La novità assoluta nelle forme di elaborazione del passato e di contenimento della “resa dei conti” giunge, inaspettata, proprio dall’area dei Balcani, nascosta tra le pieghe regolative di un’istituzione giudiziaria plasmata sul modello “retributivo”: il Tribunale Penale Internazionale per i crimini commessi nella ex Jugoslavia (ICTY). In effetti, l’occasione fornita da due sentenze sottoposte ad analisi nel presente elaborato, evidenzia la svolta che il modello “retributivo” ha tentato di conferire al proprio rigido assetto classico-penalistico accostando e puntando con decisione la prua del diritto verso le acque calme della giustizia “riparativa”. Così, tra le righe delle ordinanze esaminate si accenna a termini come “riconciliazione”, “pacificazione”, sostantivi lontani dal rigore delle norme, ai quali la Corte comincia a fare esplicito riferimento. E poiché l’unica arma a disposizione dei collegi giudicanti è proprio la quantificazione della pena e la sua graduale determinazione, ne subordinano l’ampiezza dando vasto credito a questi criteri del tutto innovativi.
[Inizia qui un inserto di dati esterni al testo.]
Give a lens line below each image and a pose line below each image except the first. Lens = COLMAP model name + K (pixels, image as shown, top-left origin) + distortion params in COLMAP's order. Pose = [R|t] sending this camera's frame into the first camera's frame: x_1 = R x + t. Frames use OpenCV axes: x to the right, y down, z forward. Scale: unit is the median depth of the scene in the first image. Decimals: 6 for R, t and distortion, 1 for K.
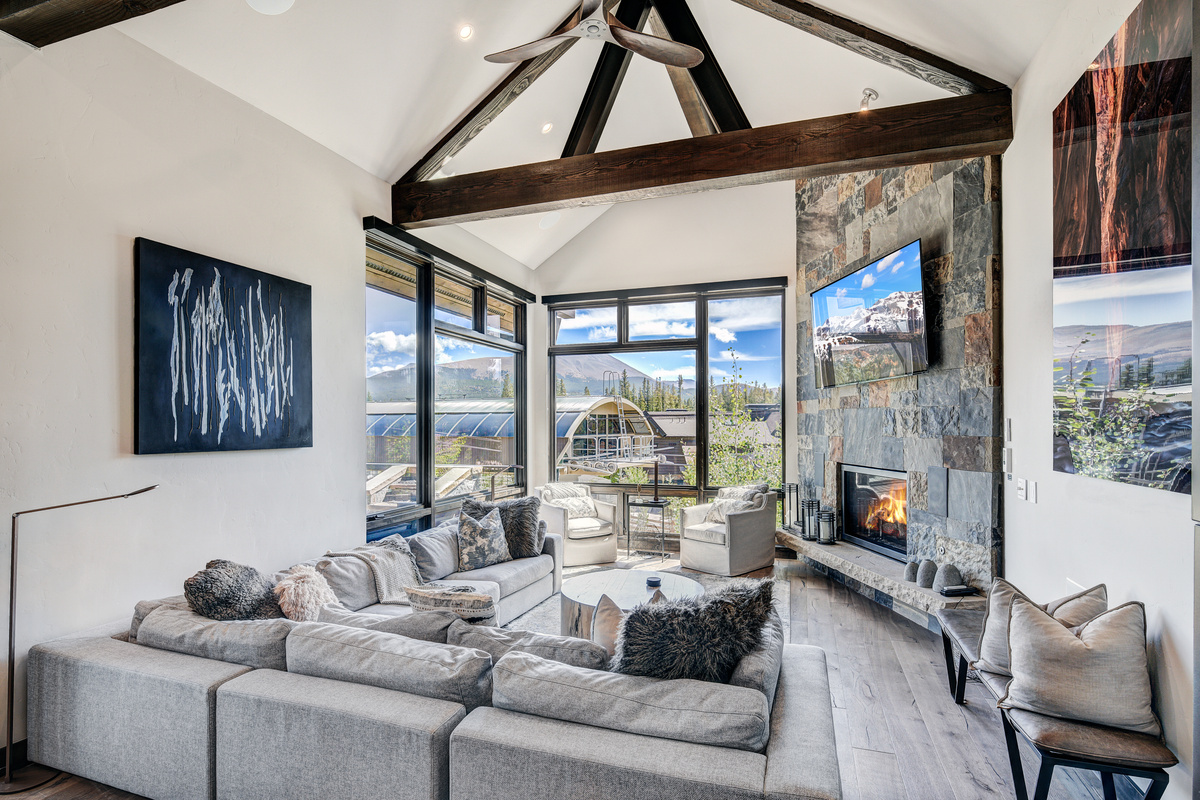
lens RADIAL K [[589.5, 0, 604.2], [0, 589.5, 422.7], [0, 0, 1]] dist [0.001464, 0.000243]
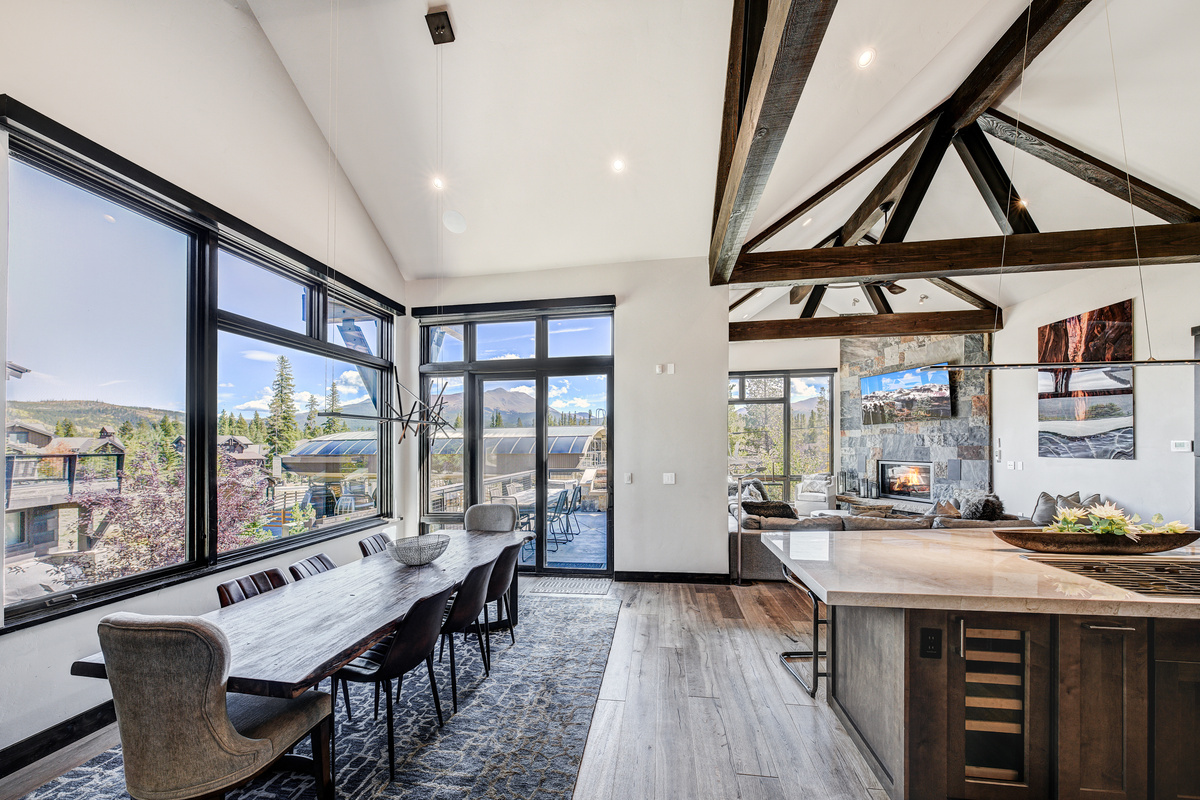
lens RADIAL K [[425.1, 0, 602.5], [0, 425.1, 444.8], [0, 0, 1]] dist [-0.000874, -0.000135]
pose [[0.982416, -0.008534, 0.186511, -1.128408], [0.008009, 0.999962, 0.003568, 0.000378], [-0.186535, -0.002011, 0.982446, -0.402520]]
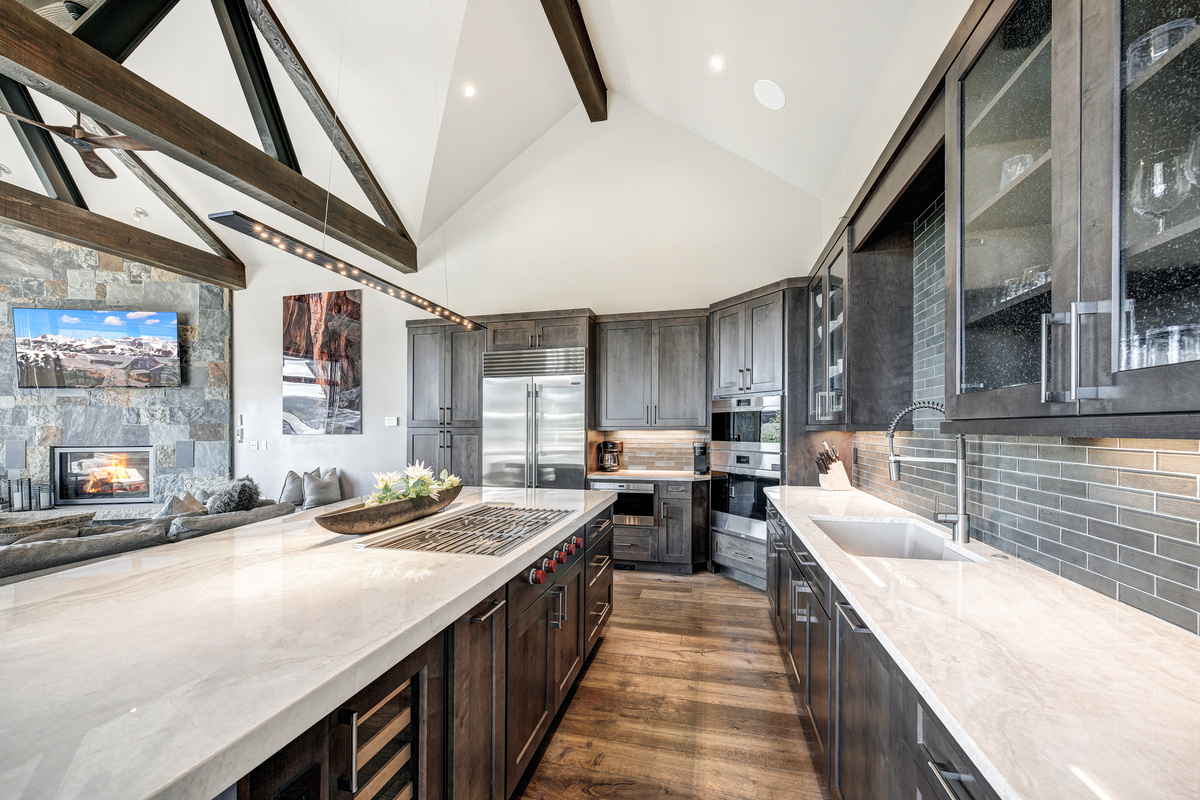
lens RADIAL K [[450.3, 0, 603.7], [0, 450.3, 431.7], [0, 0, 1]] dist [0.000586, -0.000025]
pose [[-0.086877, -0.002297, 0.996216, -0.927474], [0.000966, 0.999997, 0.002390, 0.045077], [-0.996219, 0.001170, -0.086875, -0.162395]]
È la miscellanea trasposizione di un effetto simbiotico tra legge e sentimento, tra diritto e prossimo che travalica le mura che cingono il processo, che vuole uscire al di fuori delle aule del Tribunale per diventare strumento efficace nel piano di ricostruzione politica e di educazione alla democrazia delle società balcaniche dilaniate da un terribile conflitto fratricida. Ma cosa rende possibile veicolare questi principi all’interno delle linee inflessibili e impermeabili del diritto occidentale?
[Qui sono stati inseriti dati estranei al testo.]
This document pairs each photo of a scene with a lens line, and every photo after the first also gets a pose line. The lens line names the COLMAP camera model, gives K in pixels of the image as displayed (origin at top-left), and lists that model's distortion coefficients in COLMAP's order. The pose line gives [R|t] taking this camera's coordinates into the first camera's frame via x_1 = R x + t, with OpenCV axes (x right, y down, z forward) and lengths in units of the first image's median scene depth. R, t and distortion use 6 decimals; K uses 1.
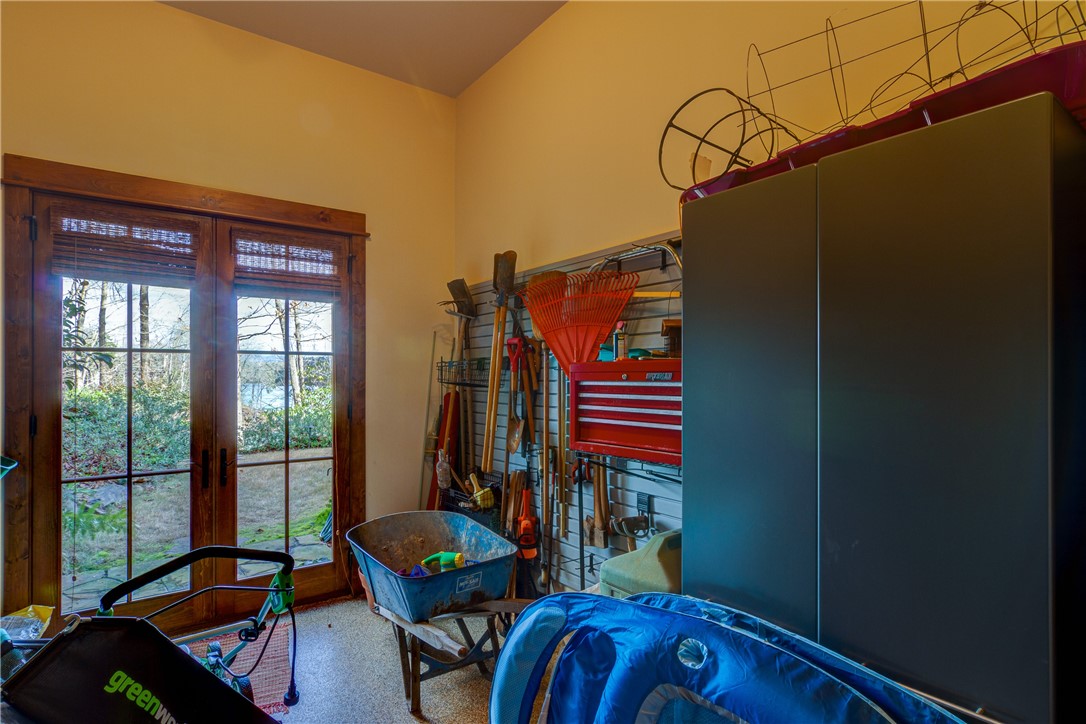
lens RADIAL K [[553.6, 0, 542.9], [0, 553.6, 369.6], [0, 0, 1]] dist [0.002700, 0.000011]
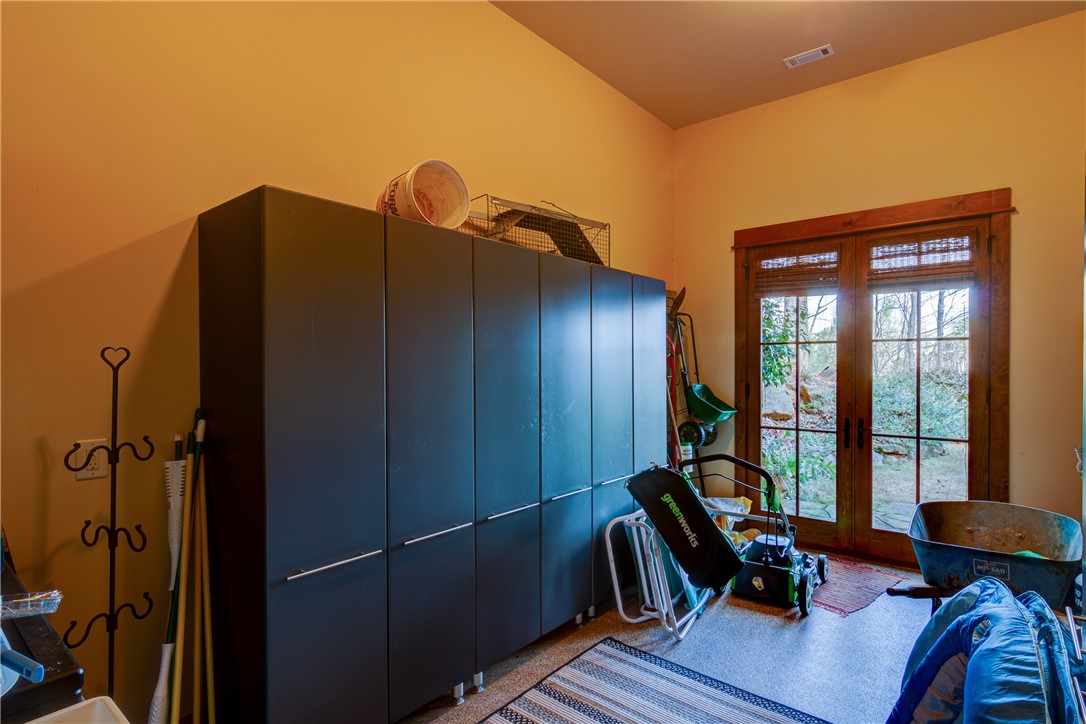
lens RADIAL K [[553.6, 0, 541.2], [0, 553.6, 363.2], [0, 0, 1]] dist [0.002700, 0.000011]
pose [[0.248496, 0.000572, -0.968633, 0.431805], [0.008396, 0.999961, 0.002745, 0.007842], [0.968596, -0.008815, 0.248482, -0.005927]]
È la spinta che risiede proprio nella innovativa applicazione di un istituto legale già esistente nei Paesi che si riconoscono in sistemi giudiziari di common law, di stampo anglo-sassone: il plea bargaining. Ma l’elemento di novità nell’amministrazione della giustizia nella ex Jugoslavia non alberga nella consolidata pratica legale della trattativa negoziata, di per sé già conosciuta ed ampiamente sperimentata. L’originalità del cambiamento prodotto nel “modello balcanico” del plea bargaining è racchiusa in quel frammento distintivo che va oltre l’accordo fra le parti, che travalica la pur necessaria dichiarazione di colpevolezza dell’imputato, che si spinge al di là del parere conforme del collegio giudicante. Per avere successo, l’esempio slavo chiama in causa e pretende la sussistenza di altre variabili ad hoc: passi di riconciliazione, atti di pacificazione, rimorso, pentimento, richieste di perdono. Ed è ciò che risalterà, nella sua disarmante ineluttabilità, dalla disamina delle ordinanze proposte.